Outra que traz uma ótima performance é Alexis Bledel, a eterna Rory de Gilmore Girls, que prova aqui ser muito mais que um rostinho-lindo-de-boneca-de-porcelana-e-olhos-azuis-maravilhosos-meu-deus-eu-queria-ser-ela. No papel de Ofglen, também membra das Aias, e mesmo em menor tempo em tela se comparada à Elisabeth Moss, Bledel é dona de cenas marcantes, principalmente algumas do episódio 3 que me deixaram quase sem ar. (Não estou brincando quando digo que precisei fazer uma pausa antes de prosseguir para o episódio seguinte.) Samira Wiley, a sensacional Poussey de Orange is the new black, Yvonne Strahovski e Joseph Fiennes também integram o elenco.
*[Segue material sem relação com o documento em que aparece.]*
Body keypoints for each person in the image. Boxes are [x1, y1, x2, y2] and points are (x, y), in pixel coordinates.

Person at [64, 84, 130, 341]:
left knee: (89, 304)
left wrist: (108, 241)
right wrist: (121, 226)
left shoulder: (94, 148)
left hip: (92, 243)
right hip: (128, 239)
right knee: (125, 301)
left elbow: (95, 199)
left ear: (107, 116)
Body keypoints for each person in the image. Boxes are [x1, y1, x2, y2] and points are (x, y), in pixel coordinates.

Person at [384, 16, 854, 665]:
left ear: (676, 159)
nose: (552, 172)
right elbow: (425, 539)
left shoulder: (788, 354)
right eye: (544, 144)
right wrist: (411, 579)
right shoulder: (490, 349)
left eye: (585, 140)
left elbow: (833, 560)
Em metade de sua primeira temporada, The handmaid's tale se revelou uma obra incrível, relevante e assustadora, principalmente quando traçamos um paralelo com a nossa realidade e com a onda ultraconservadora que parece abraçar o mundo, em especial nesta era de Trump. Não sei se é sensato dizer que é um alerta; afinal, acho difícil que o futuro da série venha a ser o nosso um dia, mas ele parece possível. O patriarcado está aí, o fundamentalismo está aí, o backlash está aí – e ganhando forças. Mas, lamentavelmente além disso, existem sociedades HOJE em que mulheres ainda vivem atrocidades extremamente parecidas com as vividas na série.
E o medo, a princípio apenas uma surpresa diante do absurdo, é de que pessoas comecem cada vez mais a olhar pra isso como se fosse algo normal.
(Ah. O Hulu não existe no Brasil, mas titia sabe que você é esperto e sabe fazer a busca certa no Google.)